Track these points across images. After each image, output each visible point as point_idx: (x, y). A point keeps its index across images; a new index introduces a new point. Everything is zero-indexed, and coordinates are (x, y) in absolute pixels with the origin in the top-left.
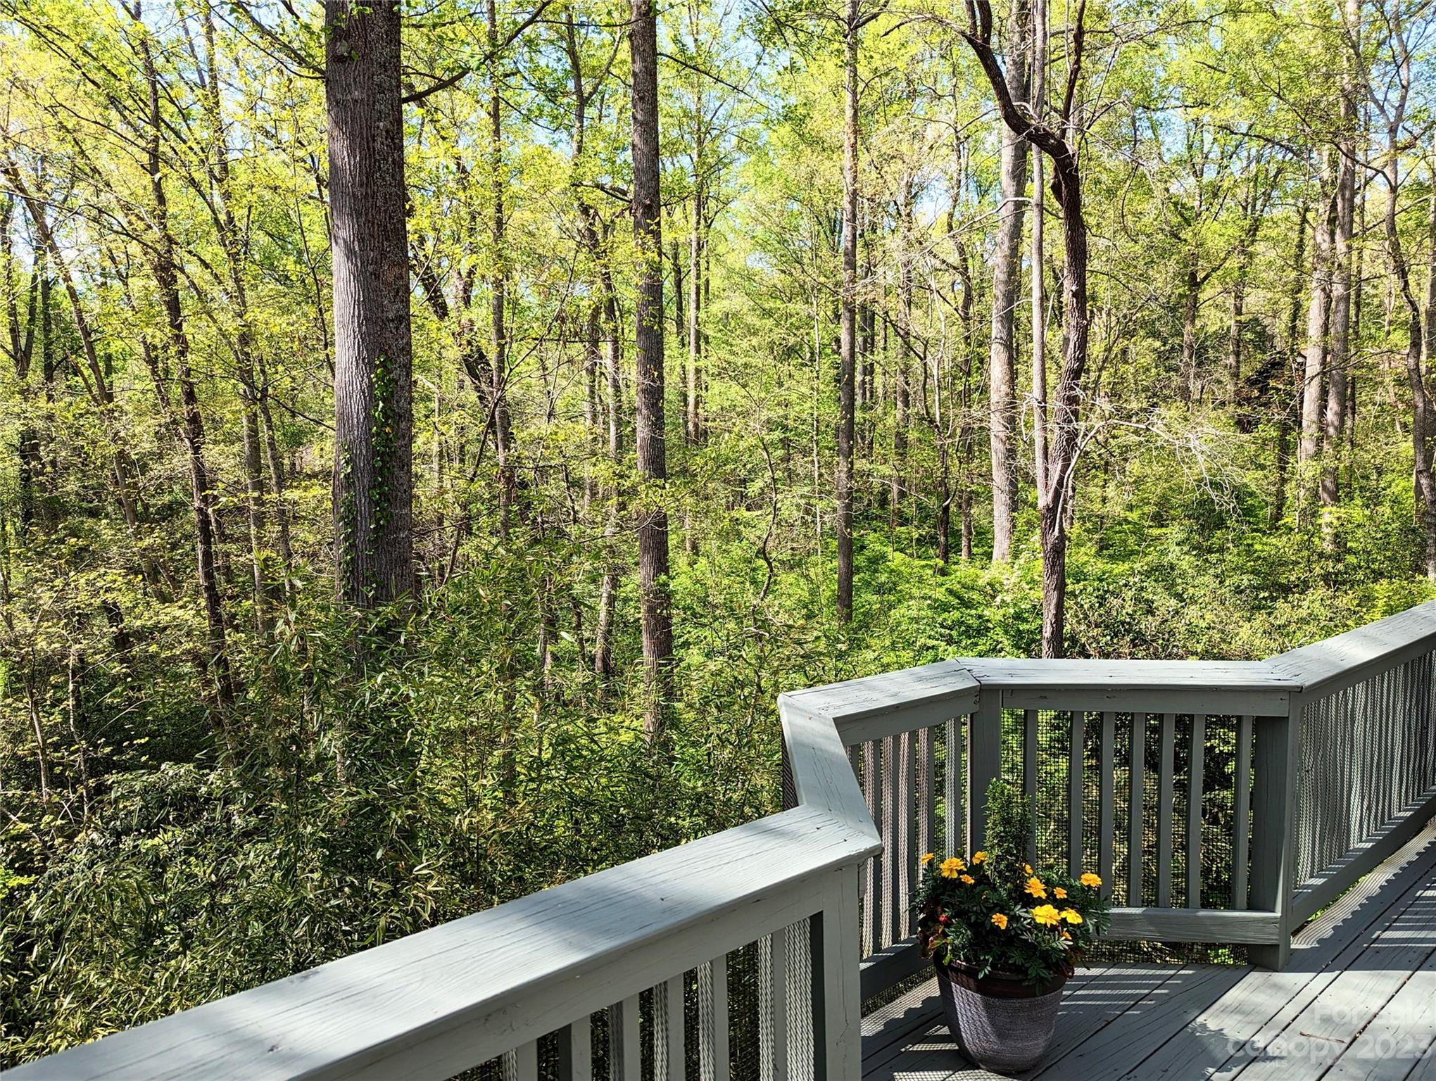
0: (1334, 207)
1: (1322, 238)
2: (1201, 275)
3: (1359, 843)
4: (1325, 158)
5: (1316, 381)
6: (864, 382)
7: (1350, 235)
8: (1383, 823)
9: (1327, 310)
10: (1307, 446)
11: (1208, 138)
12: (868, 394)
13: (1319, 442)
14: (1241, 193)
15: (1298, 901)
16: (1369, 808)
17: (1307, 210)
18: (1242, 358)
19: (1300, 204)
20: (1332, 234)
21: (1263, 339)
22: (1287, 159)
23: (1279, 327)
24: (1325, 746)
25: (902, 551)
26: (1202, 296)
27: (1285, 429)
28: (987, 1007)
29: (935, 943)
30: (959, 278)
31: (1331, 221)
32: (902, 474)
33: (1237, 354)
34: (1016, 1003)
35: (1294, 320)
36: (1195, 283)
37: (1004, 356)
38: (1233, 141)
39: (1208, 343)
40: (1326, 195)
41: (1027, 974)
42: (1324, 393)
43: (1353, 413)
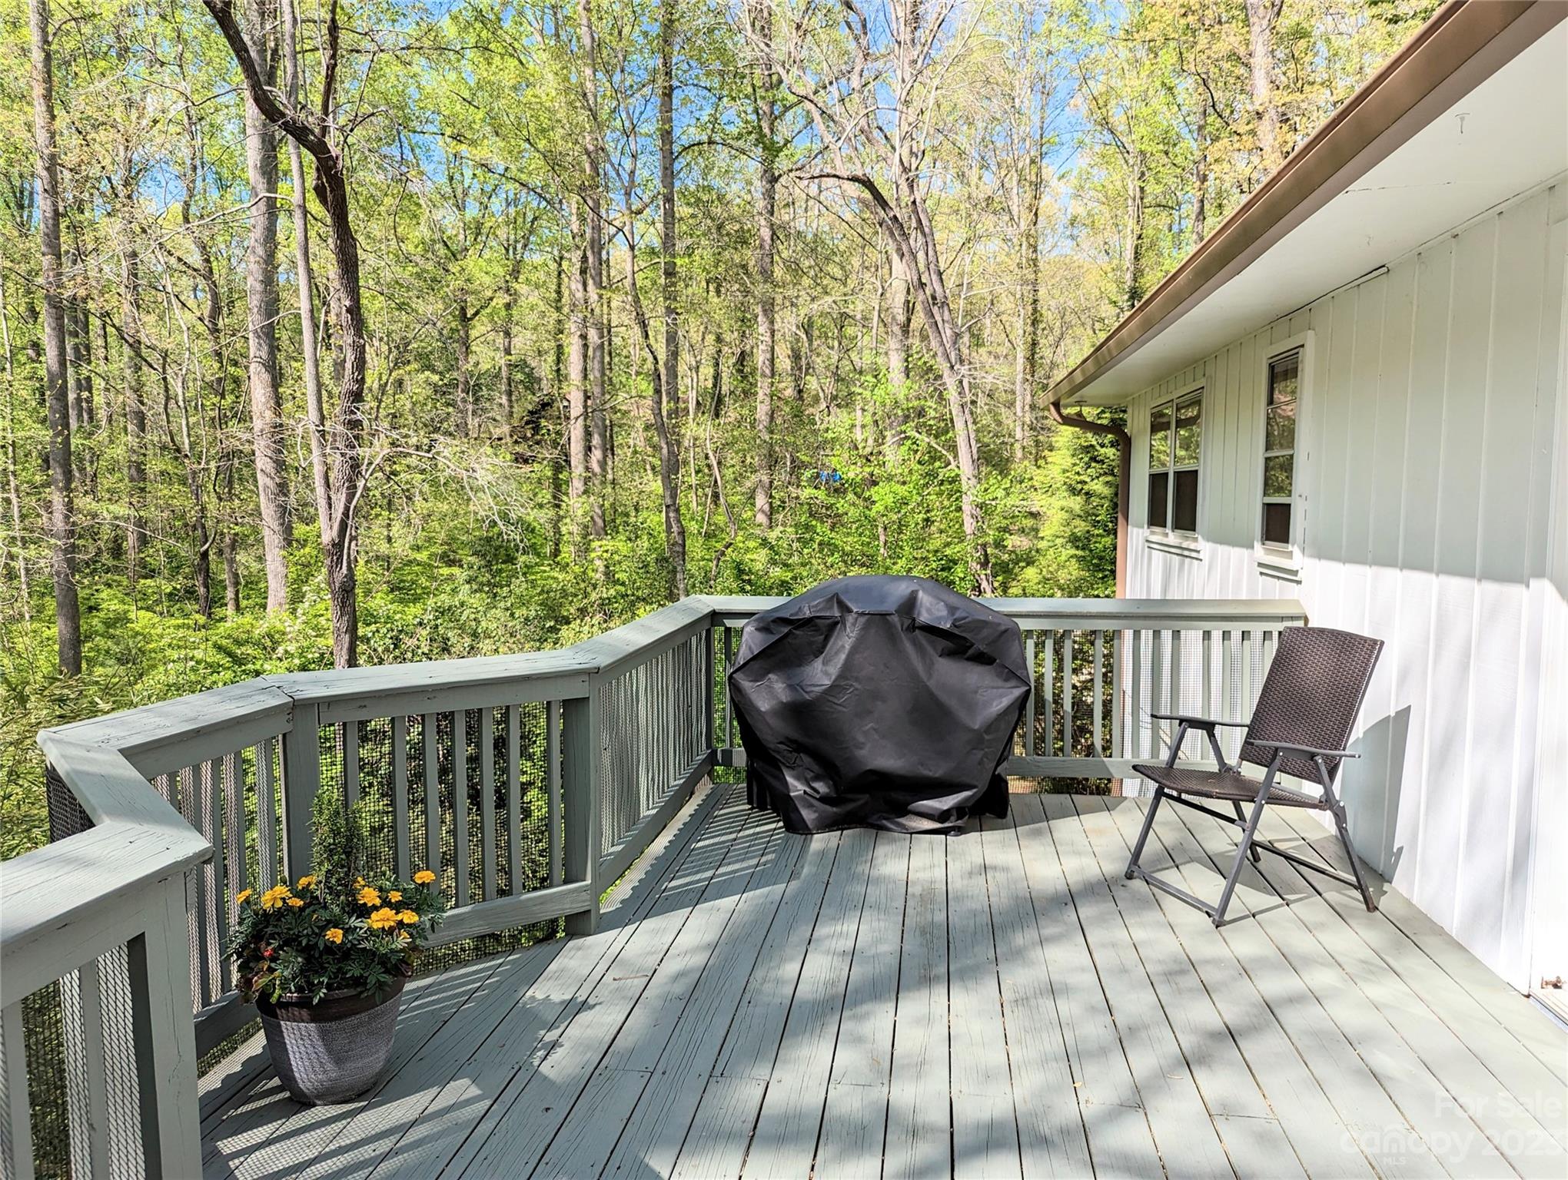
0: (584, 259)
1: (575, 286)
2: (470, 312)
3: (647, 811)
4: (574, 211)
5: (581, 421)
6: (79, 400)
7: (600, 286)
8: (664, 792)
9: (585, 356)
10: (577, 485)
11: (468, 173)
12: (86, 416)
13: (587, 480)
14: (502, 233)
15: (603, 867)
16: (653, 779)
17: (561, 258)
18: (514, 398)
19: (556, 253)
20: (585, 285)
21: (532, 381)
22: (541, 206)
23: (544, 369)
24: (618, 726)
25: (148, 609)
26: (474, 333)
27: (558, 468)
28: (324, 1035)
29: (259, 982)
30: (202, 283)
31: (583, 272)
32: (142, 513)
33: (510, 394)
34: (354, 1020)
35: (558, 363)
36: (464, 319)
37: (266, 377)
38: (492, 180)
39: (483, 381)
40: (578, 247)
41: (365, 984)
42: (588, 434)
43: (613, 454)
+===+
Count the lines in the rows above that contain the string "origin", with uppercase and lowercase treated as different. Reply with the number alone.

**TASK OUTPUT:**
1